Task 1 :: Reproduce the part of the forum thread on rolling a Coopers stubby that opens with the words "I'm a drinker" and closes with "## skb (23/4/14)".

Text segment ::
********************
# Rolling a Coopers stubby?



## Trevandjo (23/4/14)

On the weekend I was speaking with a Canadian friend and he brought up how interesting it was that to serve Coopers beer correctly you need to roll the stubby gently to mix the sediment. 

This wasn't the first time I'd heard this from someone but it doesn't seem to make any sense to me as I've always thought that the sediment was fluctuated yeast. Have I got this wrong? Is there any benefit in mixing it?

Cheers,
Trev


----------



## Ducatiboy stu (23/4/14)

Do you have a beard...do you own a knitted woolen vest....


----------



## wide eyed and legless (23/4/14)

I'm a drinker not a thinker and to me when someone does that I think what a Westpac Banker, I just pour carefully into the glass and leave the sediment behind otherwise it just makes you fart


----------



## skb (23/4/14)
********************
Task 2 :: Rewrite only the source records from their first line through the line containing "метров). Вагонки и", putting "сауны" wherever "бани" appears and leaving everything else unchanged.

[Source records]
********************
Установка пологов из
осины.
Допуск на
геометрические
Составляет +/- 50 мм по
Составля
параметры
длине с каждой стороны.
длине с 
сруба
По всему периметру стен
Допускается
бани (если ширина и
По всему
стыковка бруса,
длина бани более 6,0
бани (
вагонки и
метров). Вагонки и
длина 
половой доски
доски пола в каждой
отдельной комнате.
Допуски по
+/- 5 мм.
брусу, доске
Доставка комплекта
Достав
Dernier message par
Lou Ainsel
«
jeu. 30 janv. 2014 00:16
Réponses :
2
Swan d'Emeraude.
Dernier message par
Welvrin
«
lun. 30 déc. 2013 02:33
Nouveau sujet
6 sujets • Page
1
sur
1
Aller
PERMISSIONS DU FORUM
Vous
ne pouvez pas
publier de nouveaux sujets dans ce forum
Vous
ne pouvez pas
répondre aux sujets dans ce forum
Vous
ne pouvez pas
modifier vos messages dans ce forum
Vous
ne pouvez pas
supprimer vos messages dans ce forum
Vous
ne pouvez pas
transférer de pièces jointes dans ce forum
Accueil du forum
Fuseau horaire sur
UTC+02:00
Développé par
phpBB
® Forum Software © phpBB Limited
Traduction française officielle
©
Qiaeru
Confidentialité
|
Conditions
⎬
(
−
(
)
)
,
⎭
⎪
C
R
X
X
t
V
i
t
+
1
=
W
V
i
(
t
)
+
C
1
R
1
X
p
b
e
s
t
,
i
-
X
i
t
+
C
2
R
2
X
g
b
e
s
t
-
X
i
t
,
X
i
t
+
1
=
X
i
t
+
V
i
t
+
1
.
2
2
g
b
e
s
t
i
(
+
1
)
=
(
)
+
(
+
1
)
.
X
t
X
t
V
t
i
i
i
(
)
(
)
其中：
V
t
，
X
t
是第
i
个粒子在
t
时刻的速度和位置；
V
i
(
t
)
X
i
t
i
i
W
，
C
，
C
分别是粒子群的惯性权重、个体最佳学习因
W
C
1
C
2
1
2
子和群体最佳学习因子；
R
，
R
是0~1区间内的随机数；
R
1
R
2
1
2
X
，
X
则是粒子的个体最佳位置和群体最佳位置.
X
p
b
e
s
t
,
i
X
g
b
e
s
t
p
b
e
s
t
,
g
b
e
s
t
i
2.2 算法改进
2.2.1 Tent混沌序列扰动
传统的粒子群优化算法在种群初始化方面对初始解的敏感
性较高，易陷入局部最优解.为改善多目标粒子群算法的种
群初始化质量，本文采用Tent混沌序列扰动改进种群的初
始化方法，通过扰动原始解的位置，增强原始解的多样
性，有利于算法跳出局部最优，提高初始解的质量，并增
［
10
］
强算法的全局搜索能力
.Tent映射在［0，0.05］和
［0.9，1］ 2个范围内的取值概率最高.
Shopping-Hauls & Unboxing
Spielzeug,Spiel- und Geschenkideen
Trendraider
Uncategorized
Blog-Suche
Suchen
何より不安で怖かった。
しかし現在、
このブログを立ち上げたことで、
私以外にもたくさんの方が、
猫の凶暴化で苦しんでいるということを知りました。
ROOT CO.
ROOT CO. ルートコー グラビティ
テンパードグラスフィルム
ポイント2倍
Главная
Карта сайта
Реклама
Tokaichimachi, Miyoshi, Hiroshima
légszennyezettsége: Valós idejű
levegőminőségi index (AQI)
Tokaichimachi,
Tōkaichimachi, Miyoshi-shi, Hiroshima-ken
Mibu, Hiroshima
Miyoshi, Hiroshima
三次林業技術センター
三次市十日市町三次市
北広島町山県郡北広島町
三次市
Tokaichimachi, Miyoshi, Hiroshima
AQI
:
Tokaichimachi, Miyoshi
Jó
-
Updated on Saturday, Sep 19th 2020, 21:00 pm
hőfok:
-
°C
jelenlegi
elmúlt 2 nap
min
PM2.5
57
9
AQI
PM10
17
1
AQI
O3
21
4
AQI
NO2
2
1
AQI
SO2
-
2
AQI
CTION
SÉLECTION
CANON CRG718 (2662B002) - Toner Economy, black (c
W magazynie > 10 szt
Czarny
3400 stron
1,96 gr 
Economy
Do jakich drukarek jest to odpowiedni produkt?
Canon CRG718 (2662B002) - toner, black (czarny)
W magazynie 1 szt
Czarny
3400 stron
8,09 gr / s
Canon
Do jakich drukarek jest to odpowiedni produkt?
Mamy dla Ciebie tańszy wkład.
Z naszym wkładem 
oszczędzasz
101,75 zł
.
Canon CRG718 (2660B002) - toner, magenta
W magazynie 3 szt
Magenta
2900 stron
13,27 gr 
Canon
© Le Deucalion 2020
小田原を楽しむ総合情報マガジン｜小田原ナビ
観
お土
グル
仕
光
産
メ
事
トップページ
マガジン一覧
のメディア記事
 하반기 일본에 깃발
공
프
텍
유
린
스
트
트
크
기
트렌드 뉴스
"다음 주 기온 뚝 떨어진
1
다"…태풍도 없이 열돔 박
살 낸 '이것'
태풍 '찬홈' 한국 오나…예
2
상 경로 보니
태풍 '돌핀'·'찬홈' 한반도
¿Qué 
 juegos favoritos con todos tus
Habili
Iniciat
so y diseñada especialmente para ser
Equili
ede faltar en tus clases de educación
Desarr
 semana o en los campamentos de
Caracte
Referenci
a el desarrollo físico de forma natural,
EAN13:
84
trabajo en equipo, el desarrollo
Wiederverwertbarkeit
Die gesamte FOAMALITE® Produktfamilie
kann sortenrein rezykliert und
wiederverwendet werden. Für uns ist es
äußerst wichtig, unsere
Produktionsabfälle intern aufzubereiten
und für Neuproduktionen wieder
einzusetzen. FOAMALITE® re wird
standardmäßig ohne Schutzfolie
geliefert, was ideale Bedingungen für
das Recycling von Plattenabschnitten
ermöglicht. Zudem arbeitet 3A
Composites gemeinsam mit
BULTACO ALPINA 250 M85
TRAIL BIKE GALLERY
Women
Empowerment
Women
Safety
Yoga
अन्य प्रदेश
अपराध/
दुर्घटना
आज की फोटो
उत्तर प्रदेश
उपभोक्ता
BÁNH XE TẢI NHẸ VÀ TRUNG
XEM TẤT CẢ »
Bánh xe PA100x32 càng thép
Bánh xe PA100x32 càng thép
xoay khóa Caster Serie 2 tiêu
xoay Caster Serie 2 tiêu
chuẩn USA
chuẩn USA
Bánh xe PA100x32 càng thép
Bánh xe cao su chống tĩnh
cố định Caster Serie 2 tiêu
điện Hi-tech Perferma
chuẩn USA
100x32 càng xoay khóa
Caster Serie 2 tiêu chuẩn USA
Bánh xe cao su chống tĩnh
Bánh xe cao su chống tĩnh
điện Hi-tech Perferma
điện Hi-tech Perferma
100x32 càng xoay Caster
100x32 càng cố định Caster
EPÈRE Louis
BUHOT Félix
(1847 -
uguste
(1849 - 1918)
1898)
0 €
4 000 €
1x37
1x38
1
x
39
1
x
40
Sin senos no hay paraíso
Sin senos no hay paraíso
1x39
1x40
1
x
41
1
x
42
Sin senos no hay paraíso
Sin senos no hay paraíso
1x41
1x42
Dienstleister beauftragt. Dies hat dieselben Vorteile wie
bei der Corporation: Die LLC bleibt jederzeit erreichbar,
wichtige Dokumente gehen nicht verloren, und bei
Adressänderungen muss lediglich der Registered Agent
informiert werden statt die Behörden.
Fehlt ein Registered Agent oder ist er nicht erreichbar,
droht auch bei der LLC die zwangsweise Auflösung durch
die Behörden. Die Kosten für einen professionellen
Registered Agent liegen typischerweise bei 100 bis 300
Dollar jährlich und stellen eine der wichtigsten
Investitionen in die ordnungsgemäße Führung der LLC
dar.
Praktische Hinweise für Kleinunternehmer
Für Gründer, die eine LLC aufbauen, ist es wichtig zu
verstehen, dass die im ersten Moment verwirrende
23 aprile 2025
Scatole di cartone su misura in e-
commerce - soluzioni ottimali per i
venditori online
********************
Task result 1 ::
I'm a drinker not a thinker and to me when someone does that I think what a Westpac Banker, I just pour carefully into the glass and leave the sediment behind otherwise it just makes you fart


----------



## skb (23/4/14)

Task result 2 ::
Установка пологов из
осины.
Допуск на
геометрические
Составляет +/- 50 мм по
Составля
параметры
длине с каждой стороны.
длине с 
сруба
По всему периметру стен
Допускается
сауны (если ширина и
По всему
стыковка бруса,
длина сауны более 6,0
сауны (
вагонки и
метров). Вагонки и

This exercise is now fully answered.